▶ [Task requirements]
Filter the entries and keep only the lines where the string "einen" appears.

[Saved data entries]
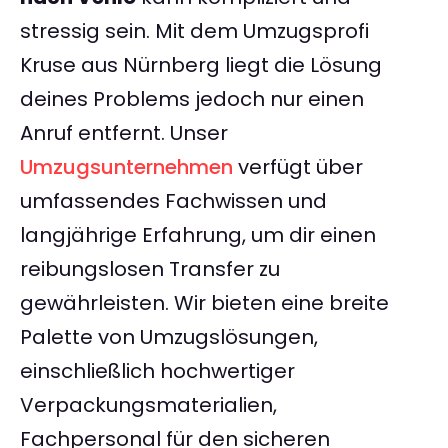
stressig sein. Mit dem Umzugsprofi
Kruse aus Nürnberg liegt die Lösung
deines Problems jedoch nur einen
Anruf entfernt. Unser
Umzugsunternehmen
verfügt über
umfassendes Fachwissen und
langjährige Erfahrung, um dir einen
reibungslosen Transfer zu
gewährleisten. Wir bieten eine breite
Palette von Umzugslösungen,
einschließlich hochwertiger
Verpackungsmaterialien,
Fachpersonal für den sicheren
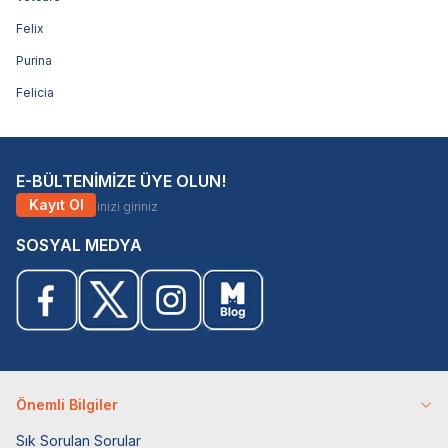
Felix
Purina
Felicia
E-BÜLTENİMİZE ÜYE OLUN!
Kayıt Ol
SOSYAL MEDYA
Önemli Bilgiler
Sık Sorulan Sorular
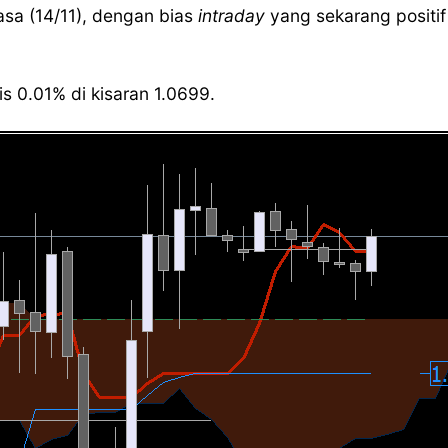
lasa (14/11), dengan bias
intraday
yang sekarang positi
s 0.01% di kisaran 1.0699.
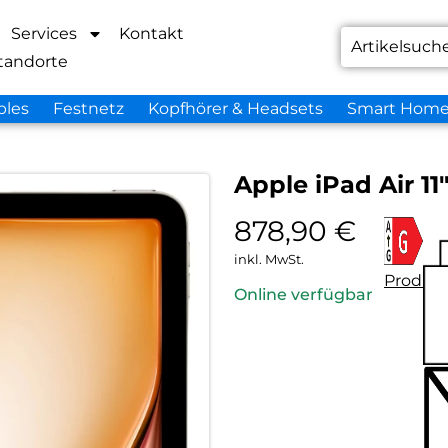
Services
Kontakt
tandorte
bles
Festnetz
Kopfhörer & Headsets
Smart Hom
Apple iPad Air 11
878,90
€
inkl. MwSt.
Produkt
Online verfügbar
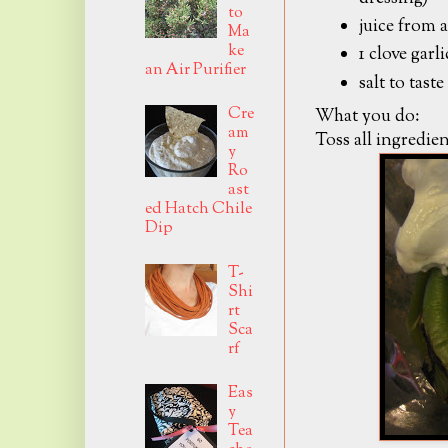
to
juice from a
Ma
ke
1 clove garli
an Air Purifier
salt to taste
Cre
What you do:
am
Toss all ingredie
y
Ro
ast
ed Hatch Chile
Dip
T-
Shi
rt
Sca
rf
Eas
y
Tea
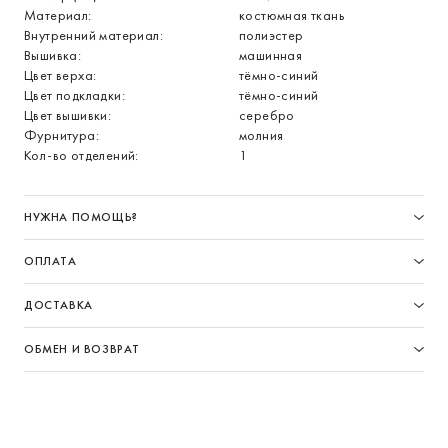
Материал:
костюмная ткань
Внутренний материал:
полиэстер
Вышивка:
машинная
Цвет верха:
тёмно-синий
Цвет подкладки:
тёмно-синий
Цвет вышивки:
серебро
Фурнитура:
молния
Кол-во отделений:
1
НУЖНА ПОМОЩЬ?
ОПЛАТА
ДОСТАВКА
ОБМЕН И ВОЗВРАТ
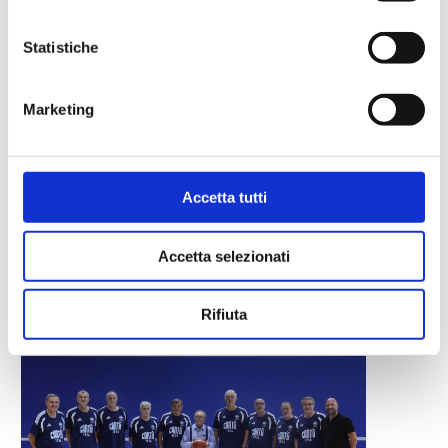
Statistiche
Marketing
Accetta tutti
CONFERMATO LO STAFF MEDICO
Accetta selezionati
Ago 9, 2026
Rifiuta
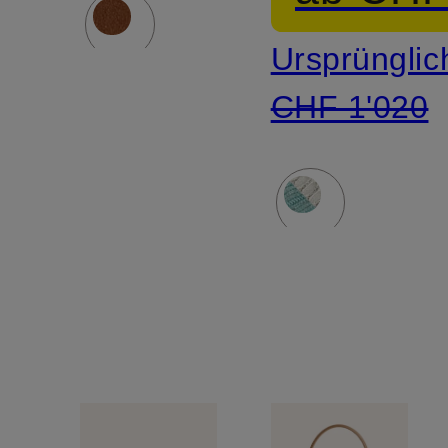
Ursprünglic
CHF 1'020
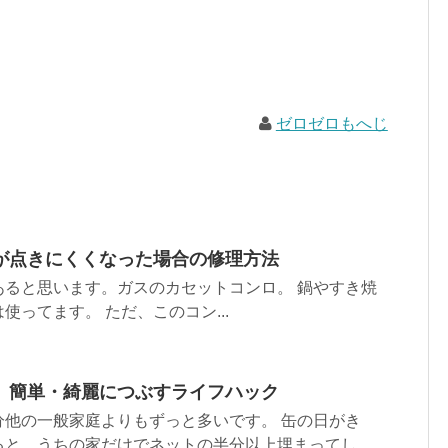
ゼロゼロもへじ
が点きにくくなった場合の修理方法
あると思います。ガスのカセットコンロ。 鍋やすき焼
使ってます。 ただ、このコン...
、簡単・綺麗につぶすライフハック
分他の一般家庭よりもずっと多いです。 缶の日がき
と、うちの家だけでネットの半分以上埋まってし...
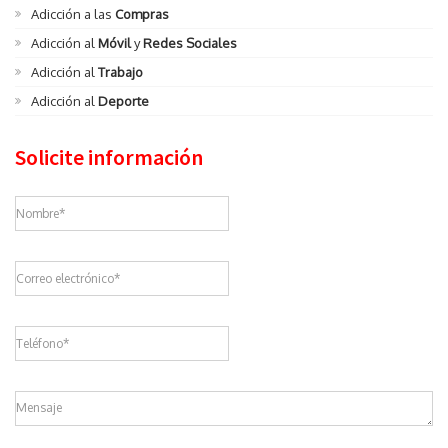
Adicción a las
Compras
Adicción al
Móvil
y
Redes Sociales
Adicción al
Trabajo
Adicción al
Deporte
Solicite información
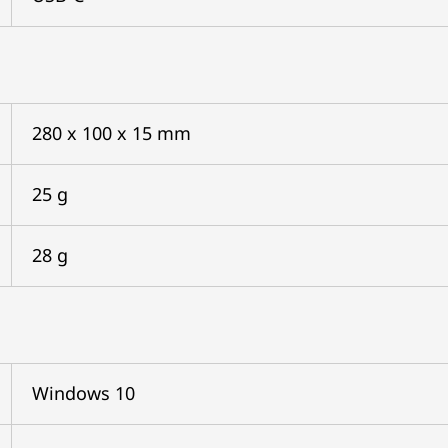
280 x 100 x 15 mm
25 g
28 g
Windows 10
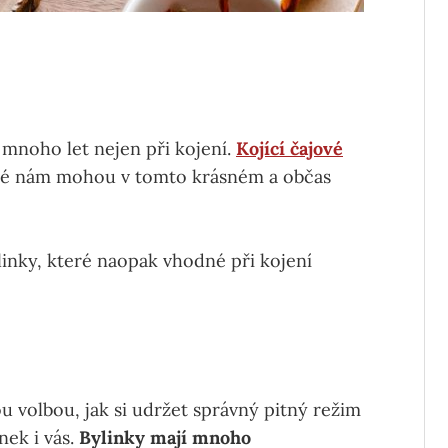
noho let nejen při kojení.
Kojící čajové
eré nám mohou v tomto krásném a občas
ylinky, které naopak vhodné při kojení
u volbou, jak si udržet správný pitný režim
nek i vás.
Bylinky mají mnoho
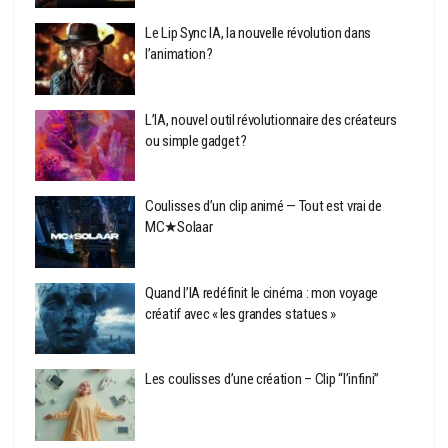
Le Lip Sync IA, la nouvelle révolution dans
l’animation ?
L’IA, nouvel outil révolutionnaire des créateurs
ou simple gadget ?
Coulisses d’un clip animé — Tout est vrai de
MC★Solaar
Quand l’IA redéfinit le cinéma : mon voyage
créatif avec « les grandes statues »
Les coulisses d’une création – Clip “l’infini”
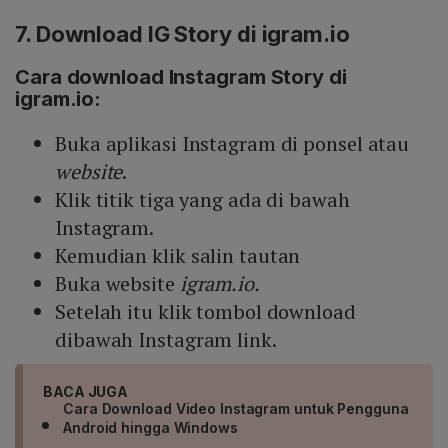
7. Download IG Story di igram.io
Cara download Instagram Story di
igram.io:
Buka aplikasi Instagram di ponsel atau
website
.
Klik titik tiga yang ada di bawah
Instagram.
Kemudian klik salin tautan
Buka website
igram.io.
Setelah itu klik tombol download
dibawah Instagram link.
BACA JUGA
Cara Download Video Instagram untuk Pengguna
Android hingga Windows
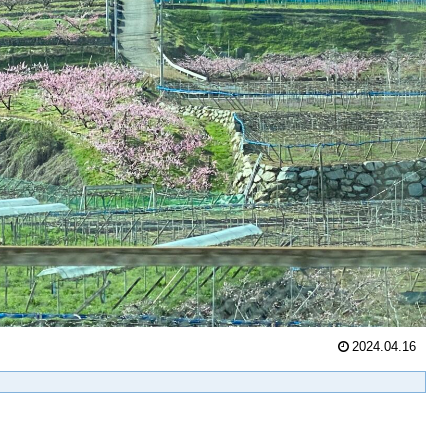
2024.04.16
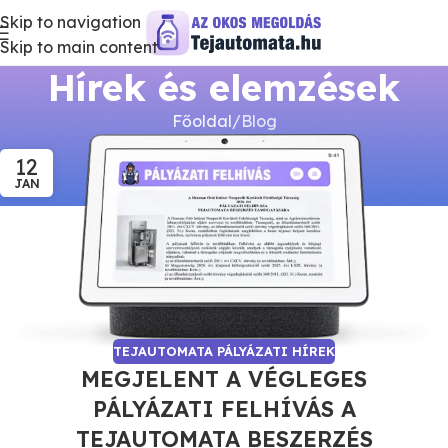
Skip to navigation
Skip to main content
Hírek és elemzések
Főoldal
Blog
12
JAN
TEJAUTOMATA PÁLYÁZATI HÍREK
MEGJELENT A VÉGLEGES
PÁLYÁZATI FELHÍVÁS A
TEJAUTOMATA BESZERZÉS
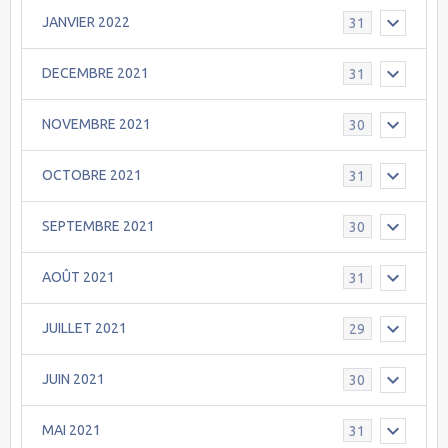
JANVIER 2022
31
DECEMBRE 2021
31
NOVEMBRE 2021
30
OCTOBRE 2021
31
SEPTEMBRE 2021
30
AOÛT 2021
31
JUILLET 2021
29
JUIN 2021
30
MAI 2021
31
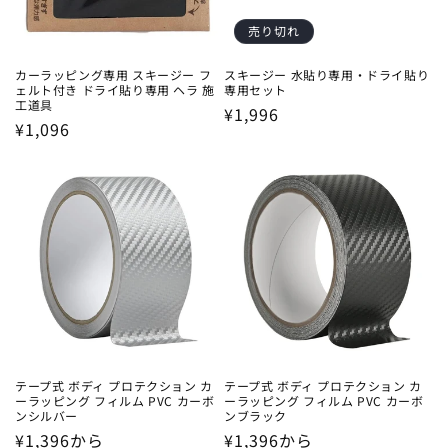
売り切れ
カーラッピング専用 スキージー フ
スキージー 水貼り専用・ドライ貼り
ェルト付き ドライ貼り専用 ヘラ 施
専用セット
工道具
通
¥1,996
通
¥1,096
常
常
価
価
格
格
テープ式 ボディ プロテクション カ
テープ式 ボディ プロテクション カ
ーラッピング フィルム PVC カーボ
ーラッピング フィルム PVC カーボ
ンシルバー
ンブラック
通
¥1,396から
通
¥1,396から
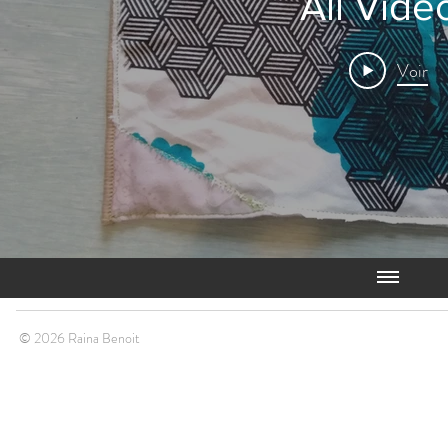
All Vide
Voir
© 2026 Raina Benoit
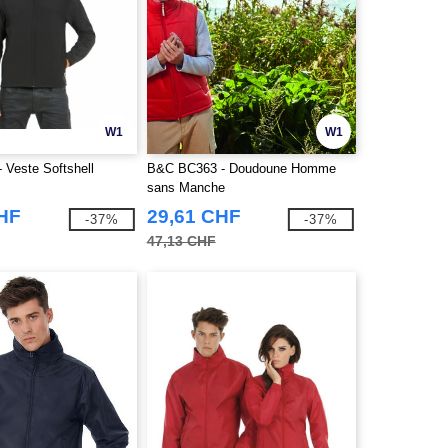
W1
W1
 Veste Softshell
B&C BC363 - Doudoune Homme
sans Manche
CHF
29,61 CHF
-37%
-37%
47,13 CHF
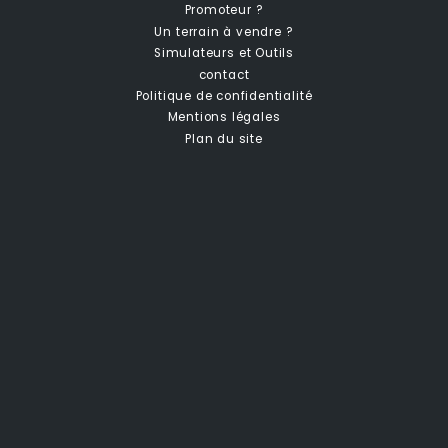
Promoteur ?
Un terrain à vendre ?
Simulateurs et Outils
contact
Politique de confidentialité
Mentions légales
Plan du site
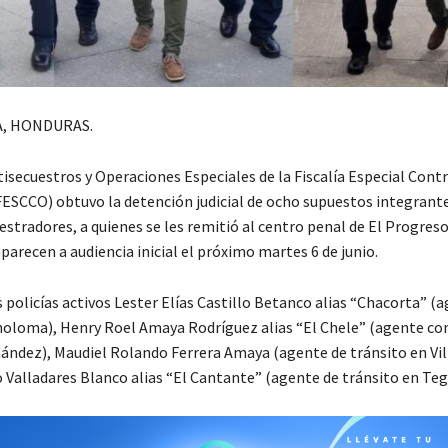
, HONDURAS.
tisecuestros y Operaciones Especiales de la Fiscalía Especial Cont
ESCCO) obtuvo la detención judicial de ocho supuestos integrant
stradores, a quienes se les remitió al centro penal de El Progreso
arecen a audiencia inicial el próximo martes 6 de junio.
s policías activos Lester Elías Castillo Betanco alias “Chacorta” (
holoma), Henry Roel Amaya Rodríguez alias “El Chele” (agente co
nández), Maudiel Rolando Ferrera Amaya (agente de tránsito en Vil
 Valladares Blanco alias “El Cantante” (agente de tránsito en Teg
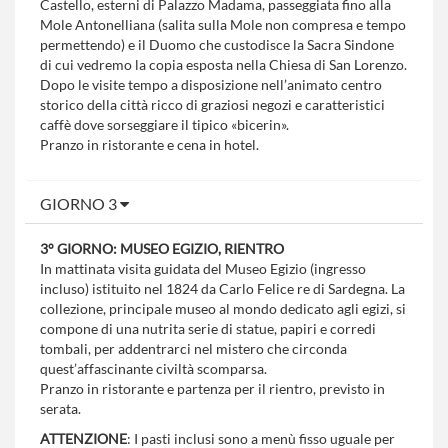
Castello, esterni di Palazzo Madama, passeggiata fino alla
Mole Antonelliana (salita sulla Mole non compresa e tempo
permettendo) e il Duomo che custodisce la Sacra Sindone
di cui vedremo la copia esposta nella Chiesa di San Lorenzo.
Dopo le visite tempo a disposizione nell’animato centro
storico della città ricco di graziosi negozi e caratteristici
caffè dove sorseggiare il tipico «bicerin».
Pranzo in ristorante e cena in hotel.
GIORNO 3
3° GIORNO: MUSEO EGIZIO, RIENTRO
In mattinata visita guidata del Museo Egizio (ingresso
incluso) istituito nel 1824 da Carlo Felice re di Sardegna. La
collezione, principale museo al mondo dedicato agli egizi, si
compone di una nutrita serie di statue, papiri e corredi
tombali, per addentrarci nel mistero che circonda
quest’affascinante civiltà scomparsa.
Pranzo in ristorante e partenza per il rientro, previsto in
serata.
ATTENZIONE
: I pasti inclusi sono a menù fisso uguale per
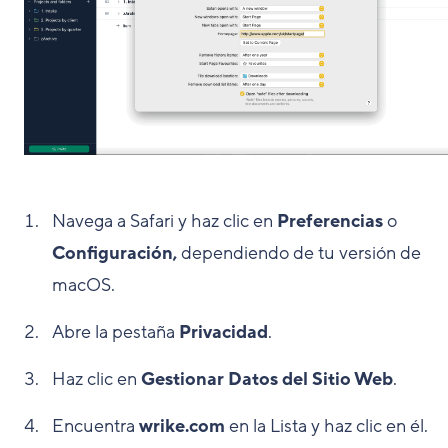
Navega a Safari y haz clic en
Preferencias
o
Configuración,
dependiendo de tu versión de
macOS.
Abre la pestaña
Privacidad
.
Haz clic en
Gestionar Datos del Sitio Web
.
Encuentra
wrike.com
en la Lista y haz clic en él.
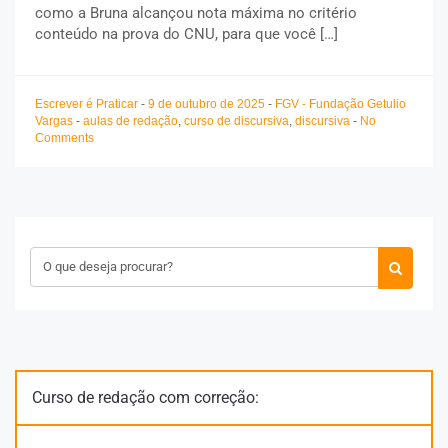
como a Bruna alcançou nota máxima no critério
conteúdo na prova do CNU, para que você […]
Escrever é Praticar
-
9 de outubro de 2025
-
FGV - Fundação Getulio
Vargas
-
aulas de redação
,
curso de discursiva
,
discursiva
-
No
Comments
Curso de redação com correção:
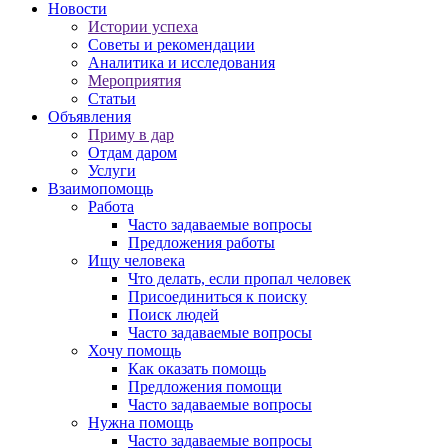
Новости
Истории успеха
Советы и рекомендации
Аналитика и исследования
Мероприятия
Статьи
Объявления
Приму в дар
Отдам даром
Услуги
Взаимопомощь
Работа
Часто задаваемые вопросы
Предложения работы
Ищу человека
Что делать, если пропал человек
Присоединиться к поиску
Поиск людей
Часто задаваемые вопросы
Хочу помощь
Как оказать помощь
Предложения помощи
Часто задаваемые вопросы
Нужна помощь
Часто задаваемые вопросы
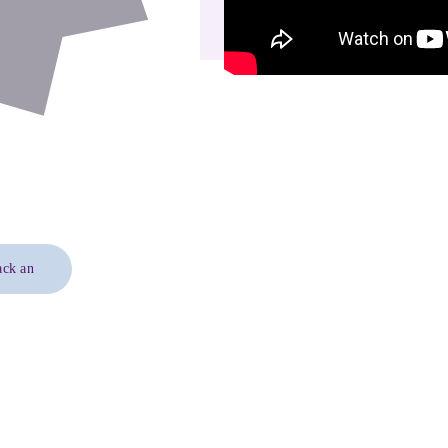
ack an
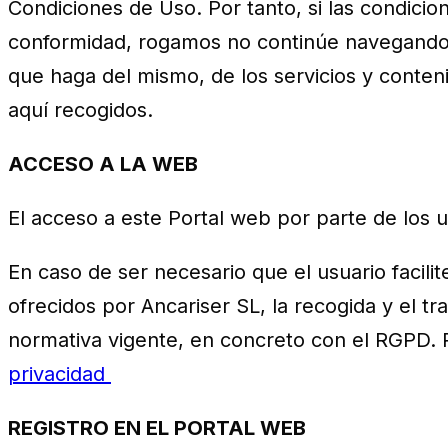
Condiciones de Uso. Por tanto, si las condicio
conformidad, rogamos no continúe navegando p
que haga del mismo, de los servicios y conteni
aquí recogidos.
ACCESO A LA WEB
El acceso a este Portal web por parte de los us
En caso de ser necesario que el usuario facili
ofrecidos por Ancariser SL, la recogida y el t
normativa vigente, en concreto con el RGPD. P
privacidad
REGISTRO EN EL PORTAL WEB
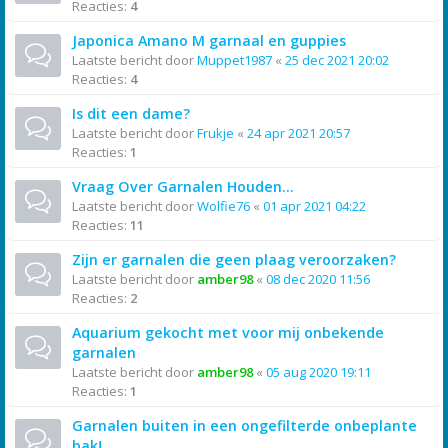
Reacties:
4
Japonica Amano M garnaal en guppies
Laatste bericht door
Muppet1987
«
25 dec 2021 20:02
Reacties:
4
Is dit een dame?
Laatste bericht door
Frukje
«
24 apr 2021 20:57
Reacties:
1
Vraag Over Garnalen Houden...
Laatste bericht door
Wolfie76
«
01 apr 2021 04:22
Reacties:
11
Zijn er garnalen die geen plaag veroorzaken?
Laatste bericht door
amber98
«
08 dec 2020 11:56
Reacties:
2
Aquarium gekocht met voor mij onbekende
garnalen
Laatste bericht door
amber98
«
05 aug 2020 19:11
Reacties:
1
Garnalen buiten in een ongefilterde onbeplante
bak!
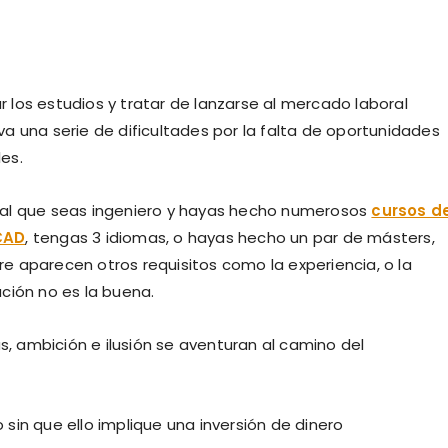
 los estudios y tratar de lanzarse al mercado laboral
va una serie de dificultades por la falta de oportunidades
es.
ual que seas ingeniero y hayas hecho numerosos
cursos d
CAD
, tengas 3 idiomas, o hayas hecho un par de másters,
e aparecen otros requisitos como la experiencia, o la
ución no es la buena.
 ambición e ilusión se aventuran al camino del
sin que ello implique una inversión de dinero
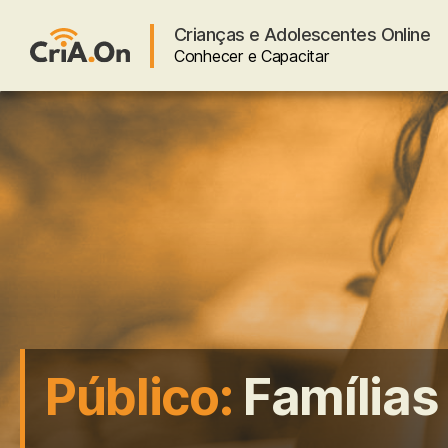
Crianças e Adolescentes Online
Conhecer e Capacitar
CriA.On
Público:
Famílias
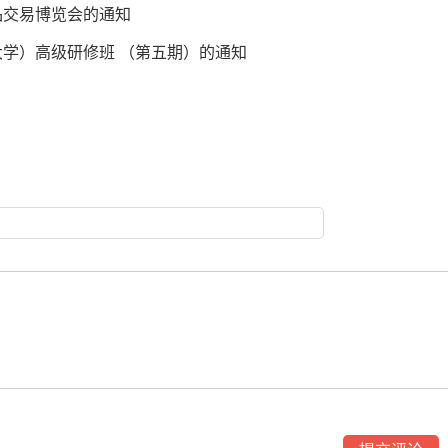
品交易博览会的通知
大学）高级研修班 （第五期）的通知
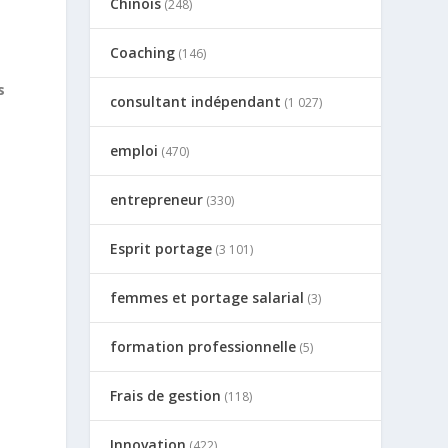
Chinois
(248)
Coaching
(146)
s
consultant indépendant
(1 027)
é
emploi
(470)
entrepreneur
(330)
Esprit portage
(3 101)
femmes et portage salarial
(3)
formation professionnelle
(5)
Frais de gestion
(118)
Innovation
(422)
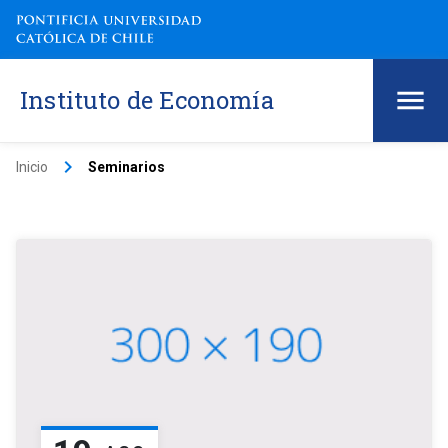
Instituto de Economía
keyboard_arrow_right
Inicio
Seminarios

▶ [Result]
deines Problems jedoch nur einen
langjährige Erfahrung, um dir einen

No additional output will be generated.